-- EXERCISE TEXT --
SandRidge Energy (NYSE:SD), the sponsor of SandRidge Mississippian Trust I (NYSE:SDT), this morning filed the 2013 annual report on Form 10-K for the Trust. The report contains yet another significant downward revision to the Trust's proved reserves (which I first warned about in my detailed article in July 2013 - the article focused on poor well performance as a risk factor to the Trust's reserve estimates). The downward revision should not come as a particular surprise to investors, given the abysmal oil production volumes posted by the Trust over the past two quarters.
Reserve Report Analysis
The downward revision of the previous reserve estimates impacted both oil and natural gas reserves:
- Oil reserves revised down 22%;
- "Wet" natural gas reserves revised down 22% (NGL reserves down 6% and dry gas reserves down 25%).
Oil represents ~22% of the total remaining proved reserves, which is unchanged from year end 2012.
Based on my analysis, using a flat pricing assumption of $95 per barrel WTI and $4.50 per MMBtu Henry Hub, crude oil still accounts for more than half of the total PV-10% value of the Trust's proved reserves (56%, based on my model).
During 2013, SandRidge brought on production 16 new wells in which the Trust holds an interest, bringing the total number of the Trust's Mississippian horizontals to 161.
While the downward reserve revision may reflect a worse-than-anticipated performance of the wells brought on production in 2013, it clearly also reflects a material downward revision for the Trust's wells that were on production as of year-end 2012 driven by the actual performance.
Based on my calculations, the latest reserve report implies that the Trust's wells, on average, are now expected to have oil EURs of less than 80 MBo, which compares to 107 MBo suggested by SandRidge's year-end 2012 Mississippian type curve.
As a reminder, this is a second in a row significant revision of the Trust's proved reserves estimate. At the end of last year, the Trust's oil reserves were revised down by a dramatic 52% from the year-earlier estimate, while "wet" natural gas reserve estimate was reduced by over 10%.

-- RECORD SET --
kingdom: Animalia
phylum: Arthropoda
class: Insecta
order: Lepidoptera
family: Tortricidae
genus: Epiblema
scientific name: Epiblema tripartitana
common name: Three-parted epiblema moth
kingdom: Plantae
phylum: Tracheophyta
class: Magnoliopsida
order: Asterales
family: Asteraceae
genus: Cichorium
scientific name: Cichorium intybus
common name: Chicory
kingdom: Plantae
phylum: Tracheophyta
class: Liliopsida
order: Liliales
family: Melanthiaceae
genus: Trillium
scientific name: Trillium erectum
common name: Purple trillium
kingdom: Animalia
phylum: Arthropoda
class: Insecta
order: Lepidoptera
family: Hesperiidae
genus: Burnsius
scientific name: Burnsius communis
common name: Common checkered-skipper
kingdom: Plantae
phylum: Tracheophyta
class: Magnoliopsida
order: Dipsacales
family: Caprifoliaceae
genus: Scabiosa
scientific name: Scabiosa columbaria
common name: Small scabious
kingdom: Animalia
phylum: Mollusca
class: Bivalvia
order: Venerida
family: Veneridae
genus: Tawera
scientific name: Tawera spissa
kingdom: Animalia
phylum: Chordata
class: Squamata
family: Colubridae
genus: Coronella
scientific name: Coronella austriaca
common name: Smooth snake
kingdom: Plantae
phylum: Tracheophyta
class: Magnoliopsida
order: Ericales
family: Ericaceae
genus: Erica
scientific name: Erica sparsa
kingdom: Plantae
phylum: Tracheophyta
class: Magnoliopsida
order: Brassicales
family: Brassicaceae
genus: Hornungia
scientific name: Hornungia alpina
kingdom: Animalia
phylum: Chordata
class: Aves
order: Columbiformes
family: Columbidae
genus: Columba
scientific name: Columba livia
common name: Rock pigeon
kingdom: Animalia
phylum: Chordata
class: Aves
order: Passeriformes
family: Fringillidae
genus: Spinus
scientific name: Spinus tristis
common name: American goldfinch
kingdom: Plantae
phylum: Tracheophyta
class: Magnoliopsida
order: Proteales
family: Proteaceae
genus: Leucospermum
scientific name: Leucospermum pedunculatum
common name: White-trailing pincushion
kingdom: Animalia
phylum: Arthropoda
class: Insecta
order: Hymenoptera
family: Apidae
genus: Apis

-- PROBLEMS TO WORK ON --
[A] In the SandRidge trust article, which reserve categories does the latest downward revision cover, and by what percentage was each one revised?
[B] Answer these questions on the SandRidge trust article:
(i) How many new wells in which the Trust holds an interest did SandRidge bring on production during 2013?
(ii) What flat WTI oil price did the author assume in the PV-10% analysis?
(iii) What oil EUR did SandRidge's year-end 2012 Mississippian type curve suggest?
[C] Can you write the next part of the SandRidge trust article, continuing from its last sentence?

-- ANSWERS BY ITEM --
[A]
Oil reserves: down 22%
"Wet" natural gas reserves: down 22%
NGL reserves: down 6%
Dry gas reserves: down 25%

[B]
(i) 16 wells
(ii) $95 per barrel
(iii) 107 MBo

[C]
Net Asset Value Considerations
At the end of 2013, the PV-10% value of the Trust's proved reserves stood at $174.4 million, using the 2013 SEC price assumption. Using this PV-10% estimate as a starting point, I arrive at the following NAV range (based on an assumed 10% required rate of return) for the Trust's units:
(Source: Zeits Energy Analytics).
The illustrative NAV analysis above indicates that the Trust's current price per unit implies a moderate premium (~10%-20%) to the underlying NAV-10%.
Given the nature of the risks involved (the Trust does not pay lease operating costs, does not have debt, has minimal overhead, and does not engage in future E&P activities), the Trust's current price per unit appears to adequately reflect the underlying NAV (of course, assuming no further performance revisions to the reserves). The implied "IRR to maturity" is in high single digits, which, arguably, is in line with what the market has required of similar investment vehicles.
Risks Remain, Both To Downside and Upside
The shape of the Mississippian decline curve remains a significant uncertainty to the units' price.
A flattening, relative to the current type curve, of the decline trajectory in the later phase of the wells' life - which is certainly a possibility - could lead to better-than-expected recoveries. Moreover, such flattening would improve the risk profile of the Trust's future cash flows and potentially result in reduced required rate of return, which represents a highly impactful valuation variable for the units. Higher commodity prices and persistently low interest rate environment would also have a positive impact on the units' valuation.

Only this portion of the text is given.